Trek’s entry-level Top Fuel is efficiently stiff with a conventional ride character, but not as smooth or naturally fast as the competition.
Trek Top Fuel 8 frame and kit
The all-aluminium Top Fuel is also available in full-carbon and carbon front/alloy rear form. At a claimed 2,725g (18.5in frame with shock), it’s a reasonable weight, and the short single-piece rocker and Boost-width back end keep it solidly stiff.
Trek’s Full Floater design sees the custom RE:aktiv shock squeezed between the linkage and extended chainstay tips, rather than attached to the mainframe, while the ABP rear pivot is concentric with the axle to reduce the effect of braking on the suspension action.
A Mino Link flip chip on the rocker lets you adjust the geometry by half a degree, and there’s semi-internal dropper post routing. The bottom bracket is a press-fit unit.
The Trek’s Shimano Deore brakes and SLX gears work fine, and some racers and marathon riders still prefer twin-chainring set-ups such as the Race Face double crankset found here.
The 32mm-legged Fox fork is smooth and light, and the in-house Bontrager kit is okay for holding onto and sitting on, though the wheel pack doesn’t do the bike’s ride any favours.
Swap out the wheels and you’ll be ready to roll Mick Kirkman / Immediate Media
Trek Top Fuel 8 ride impressions
The Trek feels traditional in terms of ride character. With a 70-degree head angle, the underlying handling is twitchier and less stable. To offset this, Trek has fitted a long stem (90mm) and narrow bar (720mm) to bring the rider’s weight forward and make the steering less likely to wander offline.
This classic recipe for race-bike handling has endured for over a decade and a lot of riders will be comfy and reassured by it. It does mean the Top Fuel feels significantly less responsive and alert to sudden traction slips and grabs though. Each tweak of the bar takes more effort and it feels more heavy-handed and clumsy in tight or slippery situations.
The Bontrager wheels and tyres don’t do the natural velocity and vivacity of the Trek any favours either. Hefty overall weight (4.83kg) means acceleration is steady rather than snappy, even with the fast pick-up of the Rapid Drive rear hub.
The XR2 tyres are the top-grade Team Issue version, but the relatively old carcass lacks the supple compliance and eager roll/grip feel of other tyres. On the plus side, that means they’re likely to last longer in tough terrain than other race rubber.

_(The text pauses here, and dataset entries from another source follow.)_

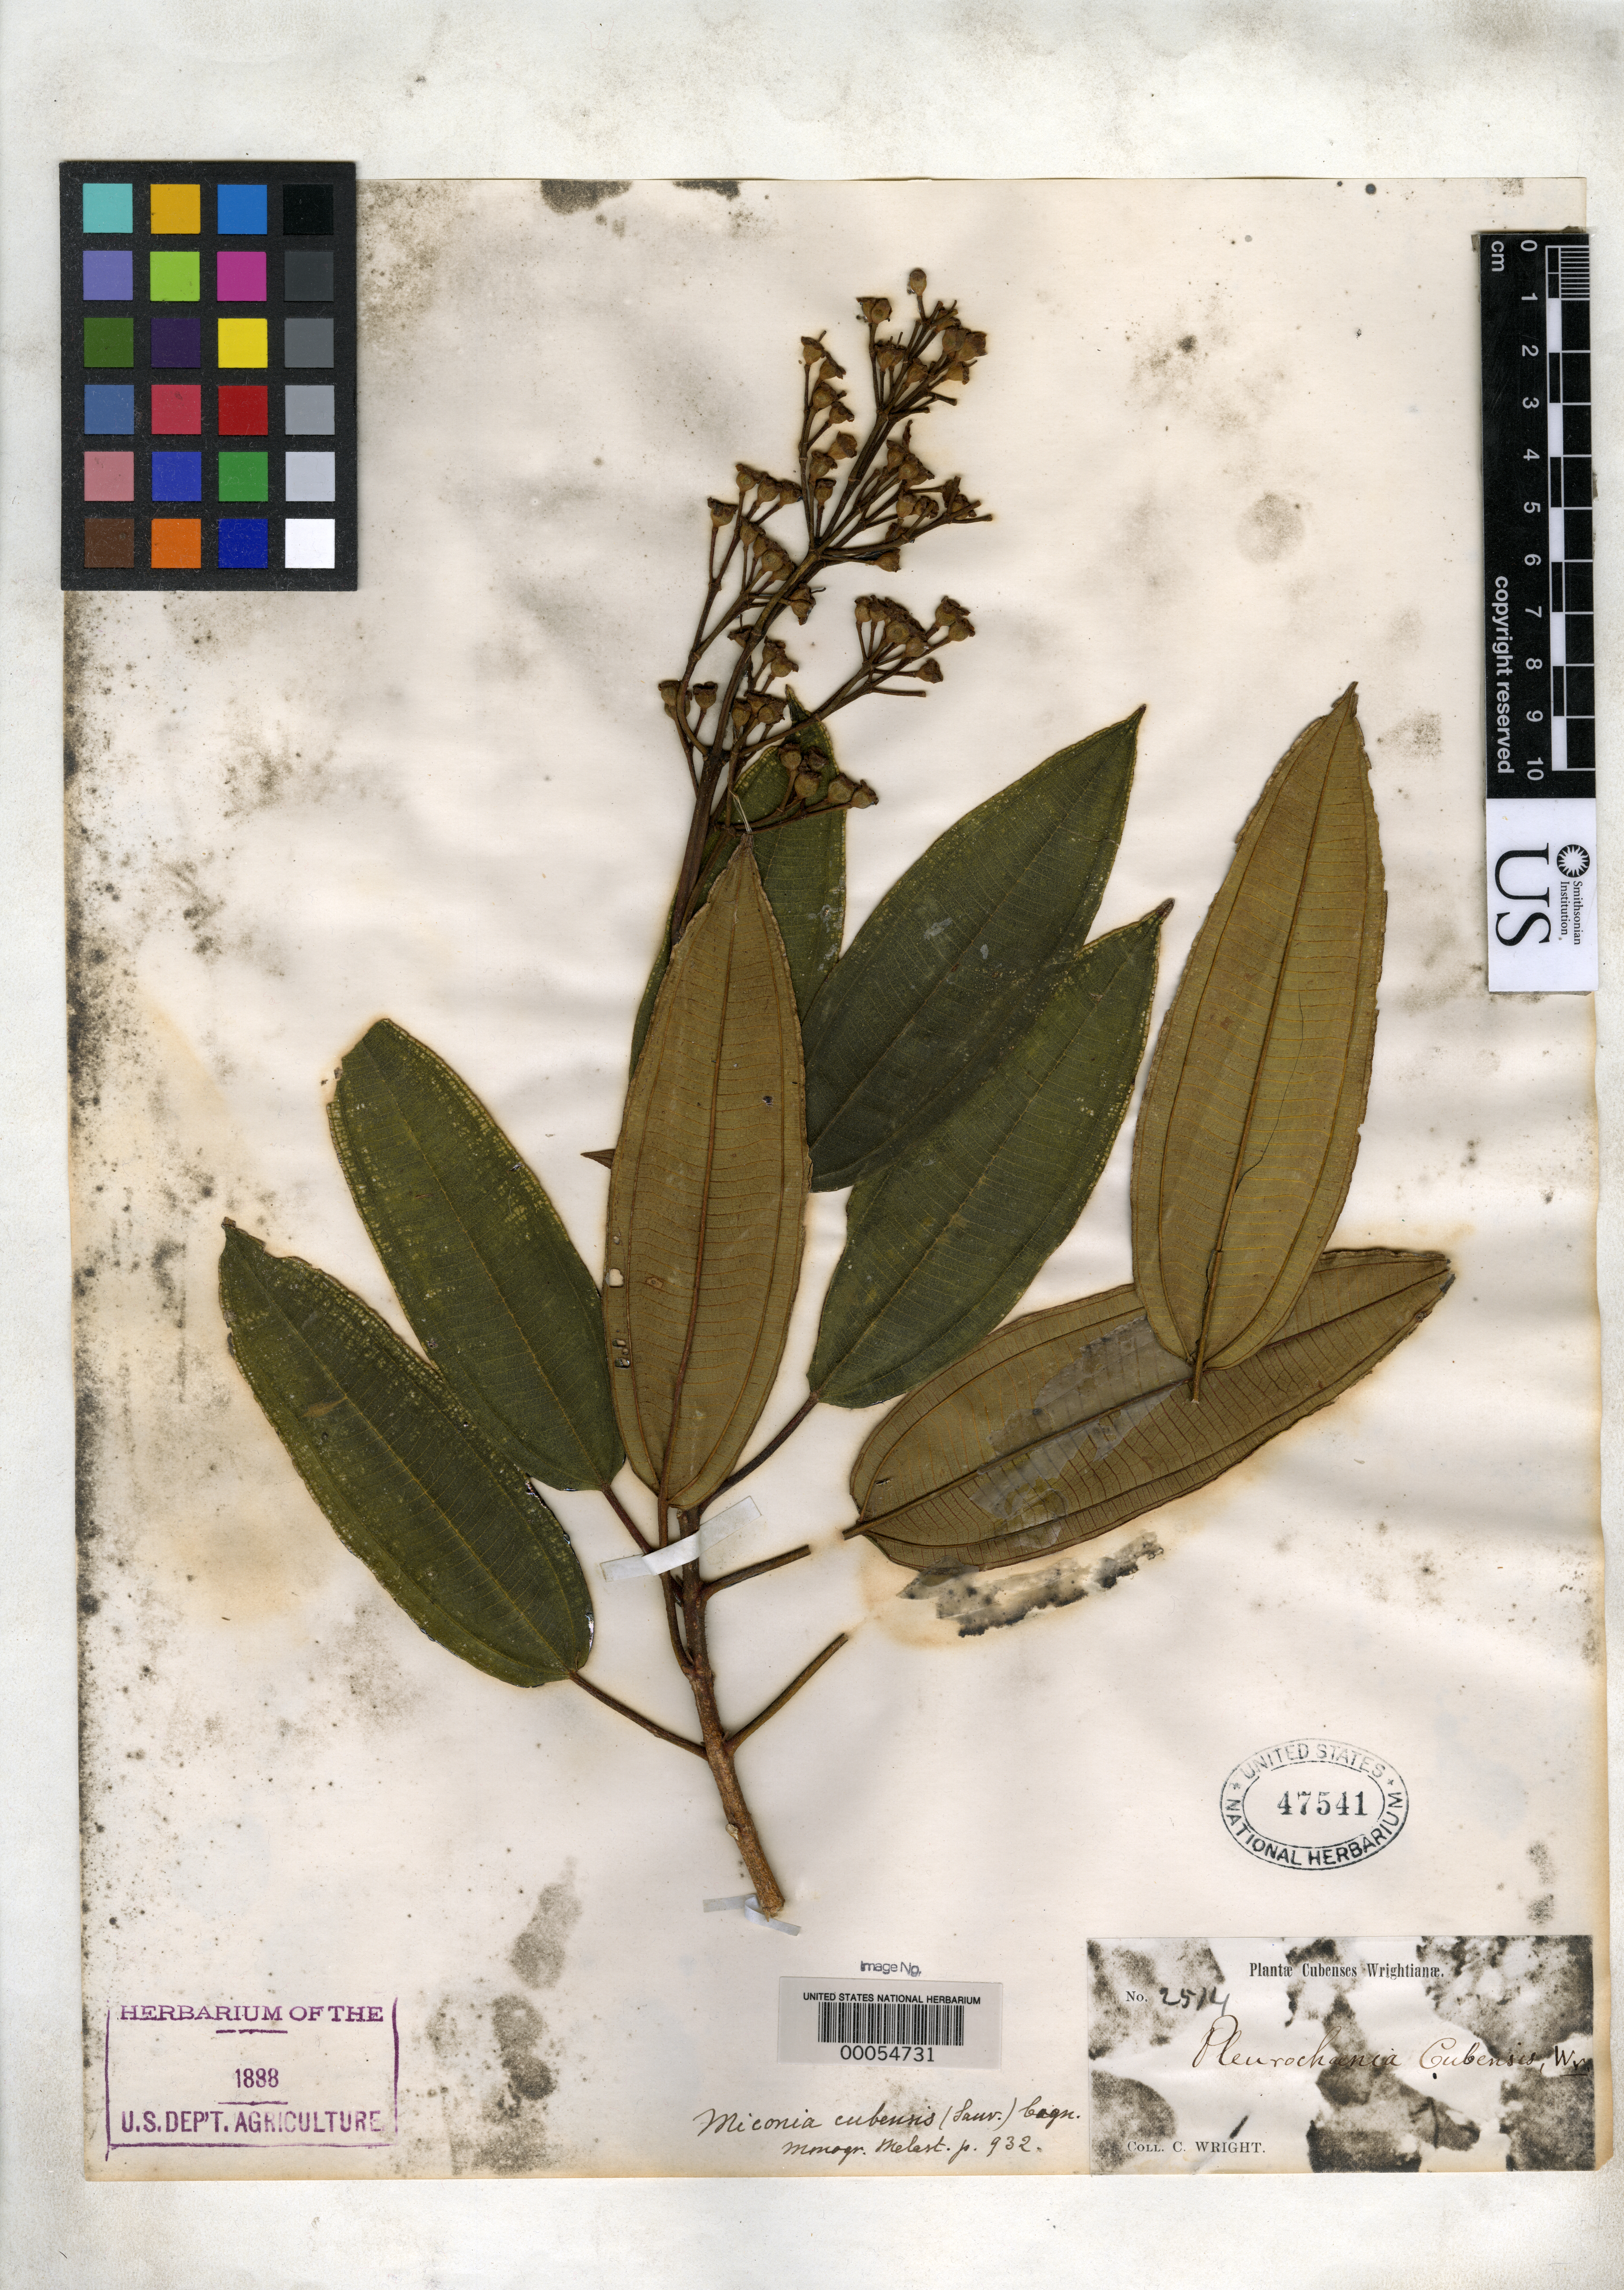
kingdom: Plantae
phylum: Tracheophyta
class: Magnoliopsida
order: Myrtales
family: Melastomataceae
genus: Pleurochaenia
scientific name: Pleurochaenia cubensis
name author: C. Wright in Griseb.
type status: Isotype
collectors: C. Wright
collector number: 2514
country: Cuba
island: Greater Antilles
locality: San Cristobal Distr.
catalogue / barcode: US 47541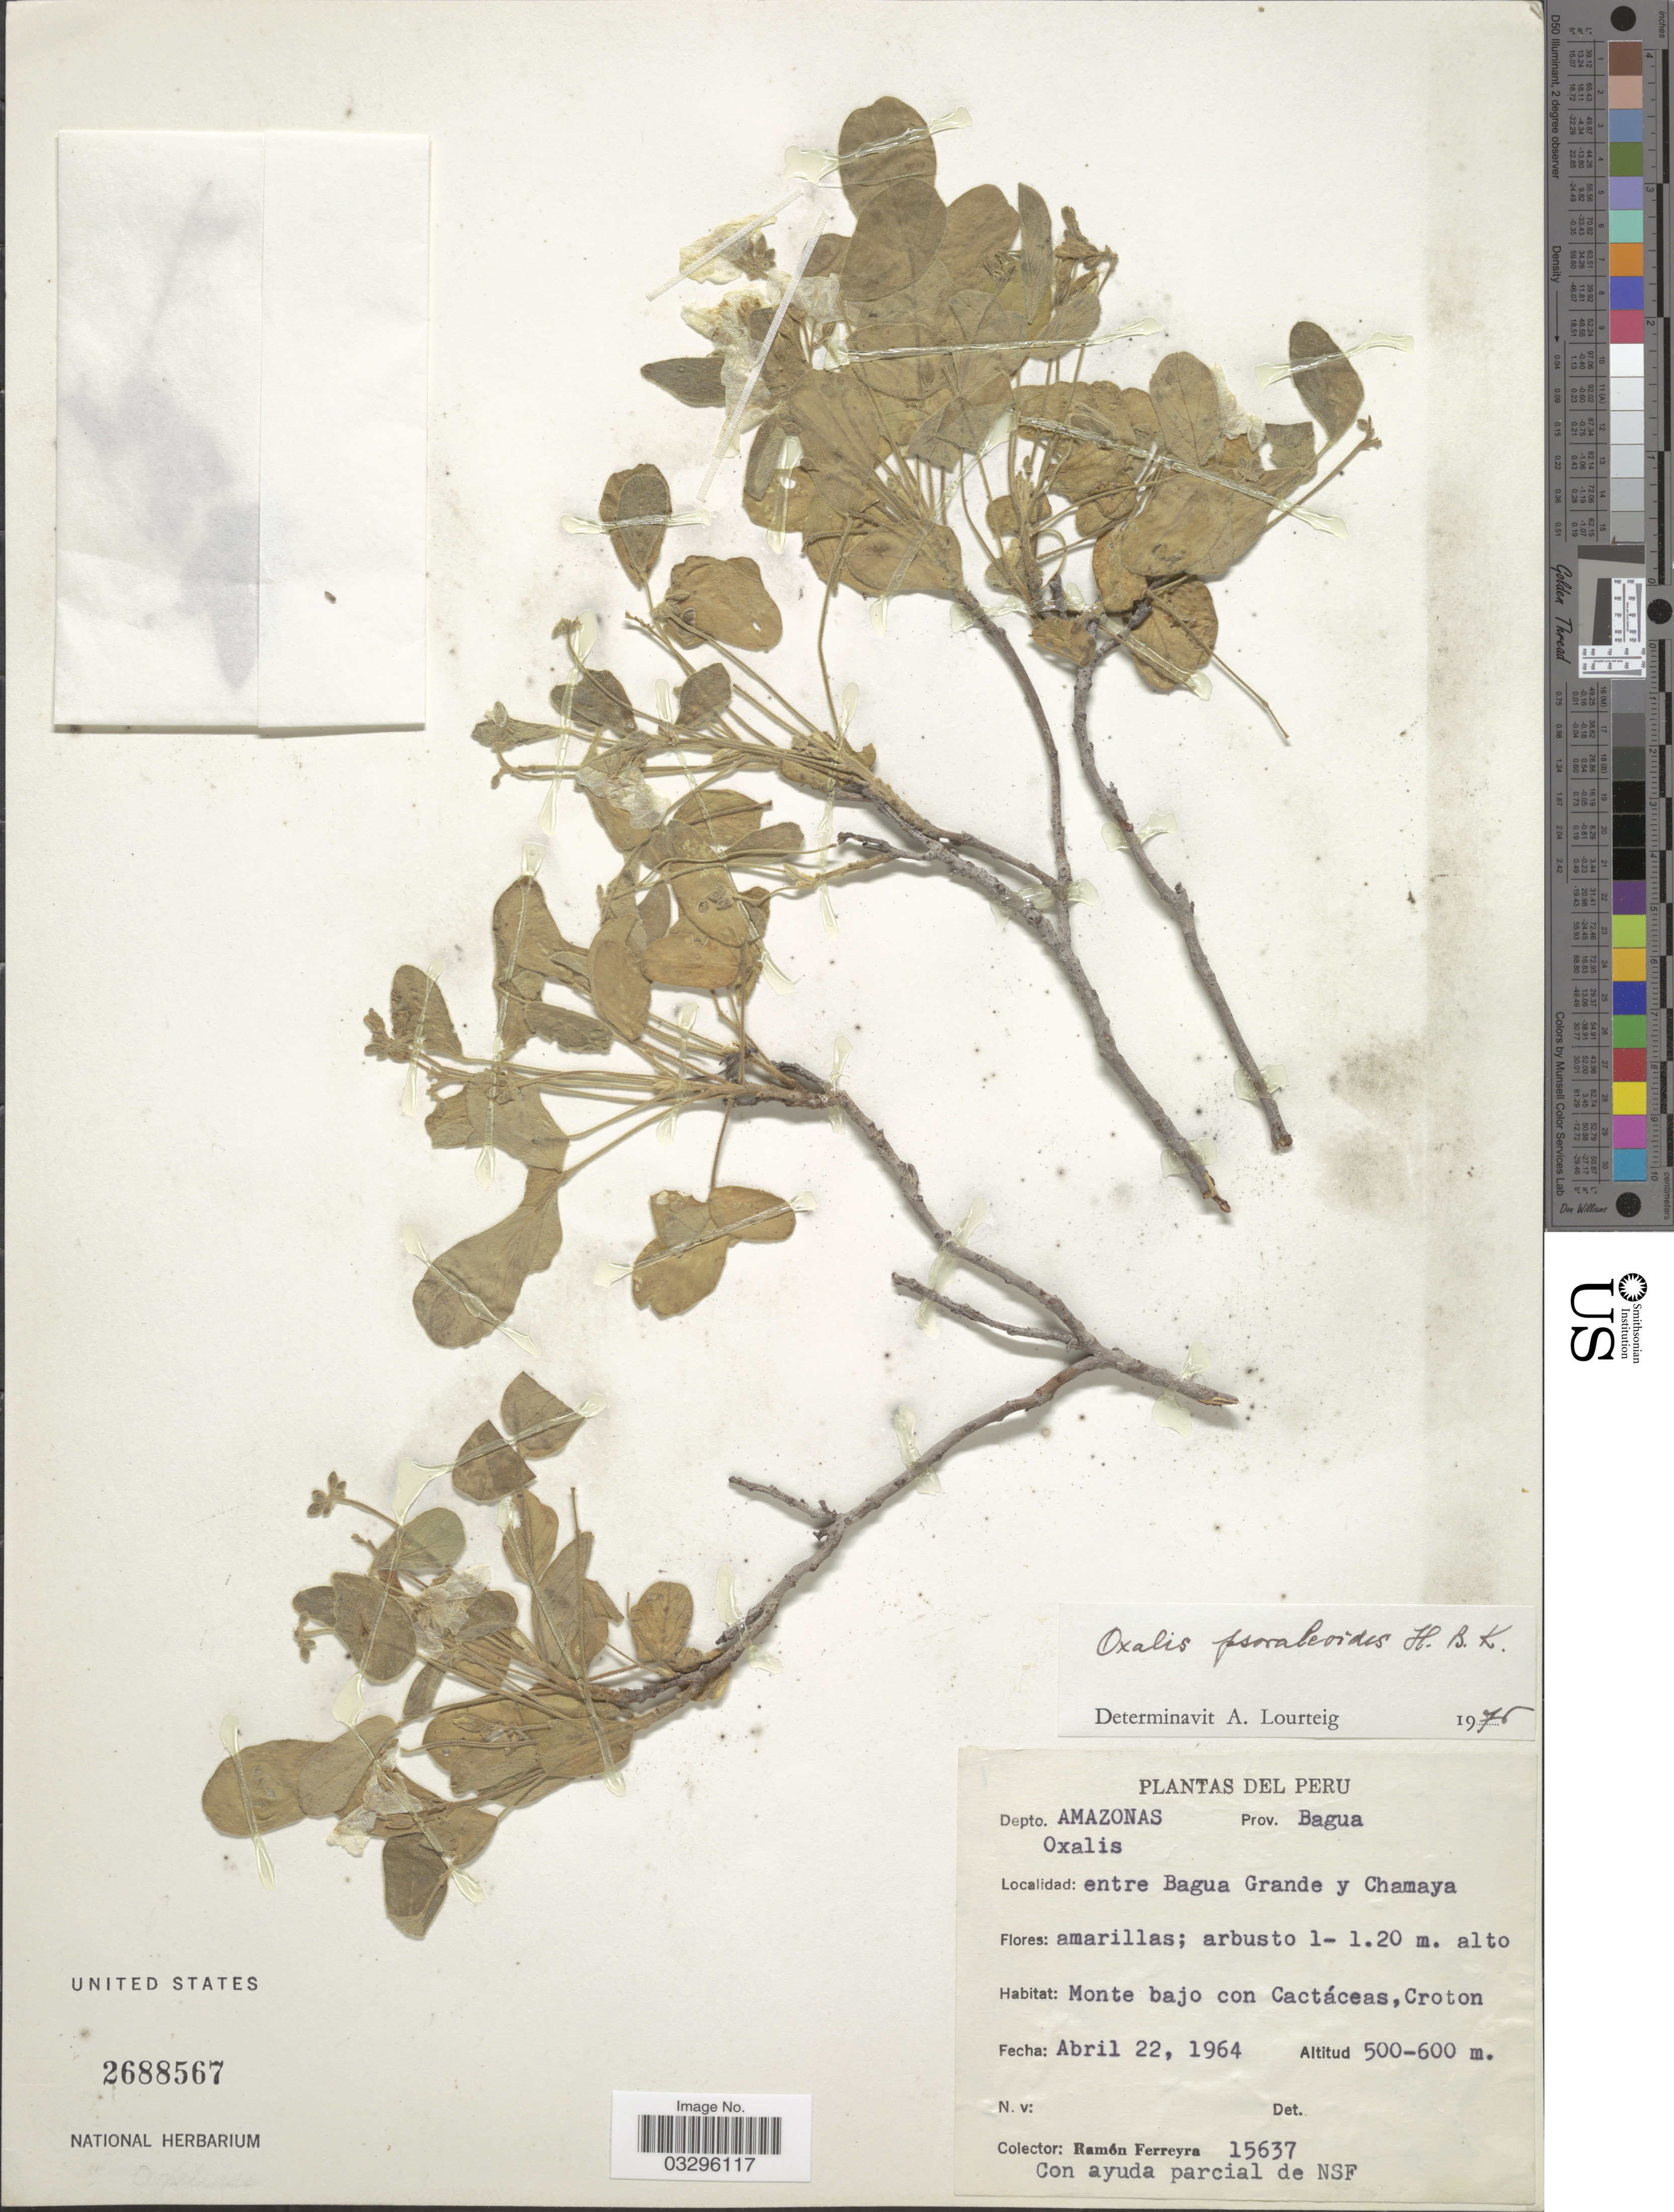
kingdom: Plantae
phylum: Tracheophyta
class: Magnoliopsida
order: Oxalidales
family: Oxalidaceae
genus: Oxalis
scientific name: Oxalis psoraloides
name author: Kunth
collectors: R. A. Ferreyra & Ayuda parcial de NSF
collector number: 15637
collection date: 1964-04-22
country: Peru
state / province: Amazonas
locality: Depto. Amazonas. Prov. Bagua. Entre Bagua Grande y Chamaya.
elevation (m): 500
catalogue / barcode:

This classic recipe for race bike handling has endured for years — something a lot of riders will be assured by Mick Kirkman / Immediate Media
However, I noticed a dramatic upgrade in smoothness, acceleration and easy speed sustain when I swapped the significantly lighter, Maxxis-shod wheels of the Giant Anthem onto the Top Fuel.
Supple flow isn’t a hallmark of the rear suspension either, but, like the steering, that’s a deliberate choice that more traditional racers may prefer. While the suspension architecture is the same as on most of Trek’s full-sussers, the Top Fuel gets a more stubborn cross-country tune of its proprietary RE:aktiv low-speed compression damping threshold valving.
This keeps the shock more stable under power, particularly at lower revs or when sprinting out of the saddle. Again, that’ll sound ideal to a lot of racers, but even with a bearing (rather than bushing) mount at the top of the shock, it’s not that sensitive. That limits speed-breeding, ground-tracking traction and smooth rolling over stutter bumps, roots and rocks.
Trek Top Fuel 8 overall
The end result is a bike that’s basically fine in an old-school way but never felt as quick or alive as it could be. It even caused several damning ‘I thought the brakes were rubbing’ stop checks, which is the last thing you want from a speed machine.
However, a simple wheel swap proved it has the potential to be quicker and smoother.